帰りは中田先輩が来るようになって、一度も隼人と顔を合わせないまま夏休みに入って1週間経つ。



――うるせえなっ。お前には関係ないことって言ってるだろ――



あの声が響く。自分の感情を押し殺すような声。


隼人が心配だけど、これ以上は何も出来なかった。



――カチカチカチカチ



あ。
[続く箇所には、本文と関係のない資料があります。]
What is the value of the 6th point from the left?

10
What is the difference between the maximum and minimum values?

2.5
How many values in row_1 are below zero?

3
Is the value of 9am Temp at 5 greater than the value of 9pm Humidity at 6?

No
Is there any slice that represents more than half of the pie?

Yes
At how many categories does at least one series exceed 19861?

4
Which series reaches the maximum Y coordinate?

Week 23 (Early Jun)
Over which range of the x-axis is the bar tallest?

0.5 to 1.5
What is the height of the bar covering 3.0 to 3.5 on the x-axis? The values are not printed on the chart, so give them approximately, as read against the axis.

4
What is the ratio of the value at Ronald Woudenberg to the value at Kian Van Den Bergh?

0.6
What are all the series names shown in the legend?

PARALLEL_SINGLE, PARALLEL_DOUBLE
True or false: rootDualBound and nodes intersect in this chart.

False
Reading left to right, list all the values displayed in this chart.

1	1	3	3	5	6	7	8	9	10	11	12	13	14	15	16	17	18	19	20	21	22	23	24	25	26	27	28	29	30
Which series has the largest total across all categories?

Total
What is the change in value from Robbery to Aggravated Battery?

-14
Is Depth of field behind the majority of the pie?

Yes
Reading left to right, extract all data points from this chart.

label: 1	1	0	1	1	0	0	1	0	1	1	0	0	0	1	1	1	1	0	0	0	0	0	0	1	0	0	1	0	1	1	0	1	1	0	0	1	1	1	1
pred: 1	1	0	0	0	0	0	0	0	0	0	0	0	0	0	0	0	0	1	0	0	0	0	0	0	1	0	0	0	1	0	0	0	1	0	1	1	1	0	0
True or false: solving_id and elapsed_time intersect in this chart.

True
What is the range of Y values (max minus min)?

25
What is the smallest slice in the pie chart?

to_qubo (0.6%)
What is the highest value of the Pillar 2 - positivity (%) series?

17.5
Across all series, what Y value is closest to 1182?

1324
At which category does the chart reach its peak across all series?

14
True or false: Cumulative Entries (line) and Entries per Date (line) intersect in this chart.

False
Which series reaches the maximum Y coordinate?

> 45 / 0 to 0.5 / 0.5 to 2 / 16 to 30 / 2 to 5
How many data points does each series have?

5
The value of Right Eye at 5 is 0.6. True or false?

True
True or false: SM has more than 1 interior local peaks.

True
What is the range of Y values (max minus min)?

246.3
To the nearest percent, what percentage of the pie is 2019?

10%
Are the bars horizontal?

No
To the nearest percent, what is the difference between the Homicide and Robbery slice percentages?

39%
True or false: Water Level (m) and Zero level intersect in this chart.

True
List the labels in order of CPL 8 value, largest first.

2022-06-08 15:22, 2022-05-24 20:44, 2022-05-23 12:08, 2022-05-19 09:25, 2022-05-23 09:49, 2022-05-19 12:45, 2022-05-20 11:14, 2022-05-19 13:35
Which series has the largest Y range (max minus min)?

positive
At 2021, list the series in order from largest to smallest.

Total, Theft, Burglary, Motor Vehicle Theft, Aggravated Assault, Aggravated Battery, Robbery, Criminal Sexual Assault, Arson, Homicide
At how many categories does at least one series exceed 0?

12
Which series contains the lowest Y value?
シャーペンの芯無いや……。
ノートも無かったし、買い物でも行こうかな。






丁度、駅前を通り過ぎる時。



「愛珠っ!!」



後ろから、聞き覚えのある声がした。


驚いて振り替えると、そこには隼人の姿があった。

小走りで近付いてくる。



「この前はごめん」



私の前に来ると深く深く頭を下げる。


なんで隼人が謝るの。私が悪いのに。
そう思って隼人の顔をあげさせる。

隼人は少ししてからゆっくりと口を開いた。



「明日……一緒に来てほしい」



え? 何?



あまりに突然言われ、何のことか分からず固まる。



「多分泊まりになると思う。頼む……」



苦しそうな声が私の胸を締め付ける。


何でそんなに苦しそうなの?
何で私なの?



幸い、明日明後日は予定は無かった。